ACTIVITY: In the material below, the lines from the one containing "Figure 5. ( a" through the one containing "Table 3. Testing" are to be given again exactly, ends included, and no others.

RECORDS SUPPLIED:
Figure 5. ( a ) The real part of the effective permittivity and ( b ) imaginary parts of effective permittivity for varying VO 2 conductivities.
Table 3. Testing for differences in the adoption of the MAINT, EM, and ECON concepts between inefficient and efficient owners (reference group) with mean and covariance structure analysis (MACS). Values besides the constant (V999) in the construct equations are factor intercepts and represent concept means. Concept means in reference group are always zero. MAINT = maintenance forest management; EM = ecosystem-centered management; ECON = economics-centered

==

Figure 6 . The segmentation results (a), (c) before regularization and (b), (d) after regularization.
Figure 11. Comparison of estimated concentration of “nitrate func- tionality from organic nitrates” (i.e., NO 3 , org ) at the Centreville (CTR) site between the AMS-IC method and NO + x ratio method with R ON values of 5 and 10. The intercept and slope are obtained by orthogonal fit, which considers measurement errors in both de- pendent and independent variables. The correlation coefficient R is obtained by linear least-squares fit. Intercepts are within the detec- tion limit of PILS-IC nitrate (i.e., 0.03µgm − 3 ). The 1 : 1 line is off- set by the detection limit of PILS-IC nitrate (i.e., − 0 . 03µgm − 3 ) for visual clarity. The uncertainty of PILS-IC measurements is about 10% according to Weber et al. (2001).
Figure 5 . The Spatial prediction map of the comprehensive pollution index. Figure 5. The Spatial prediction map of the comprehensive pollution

---

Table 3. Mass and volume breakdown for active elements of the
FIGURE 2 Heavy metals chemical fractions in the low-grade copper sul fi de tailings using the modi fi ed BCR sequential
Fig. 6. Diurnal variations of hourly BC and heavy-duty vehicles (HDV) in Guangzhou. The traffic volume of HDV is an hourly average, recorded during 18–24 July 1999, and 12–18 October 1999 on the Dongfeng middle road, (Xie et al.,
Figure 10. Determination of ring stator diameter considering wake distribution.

WRITTEN REPLY:
Figure 5. ( a ) The real part of the effective permittivity and ( b ) imaginary parts of effective permittivity for varying VO 2 conductivities.
Table 3. Testing for differences in the adoption of the MAINT, EM, and ECON concepts between inefficient and efficient owners (reference group) with mean and covariance structure analysis (MACS). Values besides the constant (V999) in the construct equations are factor intercepts and represent concept means. Concept means in reference group are always zero. MAINT = maintenance forest management; EM = ecosystem-centered management; ECON = economics-centered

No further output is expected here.